§ Records provided
■ ■ ■ ■ ■

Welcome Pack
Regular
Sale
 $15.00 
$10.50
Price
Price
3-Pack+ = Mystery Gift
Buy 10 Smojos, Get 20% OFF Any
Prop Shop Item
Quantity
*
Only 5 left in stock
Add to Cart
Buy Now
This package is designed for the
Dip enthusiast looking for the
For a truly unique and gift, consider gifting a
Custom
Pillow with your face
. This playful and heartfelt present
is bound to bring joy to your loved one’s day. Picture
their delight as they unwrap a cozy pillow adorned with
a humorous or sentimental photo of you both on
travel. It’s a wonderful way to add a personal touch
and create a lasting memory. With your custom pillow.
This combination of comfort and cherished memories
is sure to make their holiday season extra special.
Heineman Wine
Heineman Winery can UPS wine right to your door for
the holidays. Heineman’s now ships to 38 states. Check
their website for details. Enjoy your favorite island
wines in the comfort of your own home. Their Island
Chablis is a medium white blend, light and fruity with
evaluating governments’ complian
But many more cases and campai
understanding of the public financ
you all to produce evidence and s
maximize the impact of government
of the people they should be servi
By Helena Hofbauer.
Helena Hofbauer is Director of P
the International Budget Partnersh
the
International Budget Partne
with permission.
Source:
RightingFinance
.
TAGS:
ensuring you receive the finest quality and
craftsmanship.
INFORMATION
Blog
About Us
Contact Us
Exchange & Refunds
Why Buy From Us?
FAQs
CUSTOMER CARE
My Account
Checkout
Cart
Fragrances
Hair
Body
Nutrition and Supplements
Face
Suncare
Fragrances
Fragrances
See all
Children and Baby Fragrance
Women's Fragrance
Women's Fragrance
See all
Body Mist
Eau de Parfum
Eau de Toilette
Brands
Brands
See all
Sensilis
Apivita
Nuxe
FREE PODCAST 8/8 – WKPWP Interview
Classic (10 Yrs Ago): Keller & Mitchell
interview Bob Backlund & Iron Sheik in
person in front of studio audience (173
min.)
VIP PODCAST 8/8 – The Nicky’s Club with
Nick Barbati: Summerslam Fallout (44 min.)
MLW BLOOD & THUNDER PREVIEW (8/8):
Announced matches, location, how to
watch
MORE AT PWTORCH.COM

■ ■ ■ ■ ■

§ Problem details
Report how many lines in the entries above contain the word "International", giving only the number.

§ Response to the exercise
2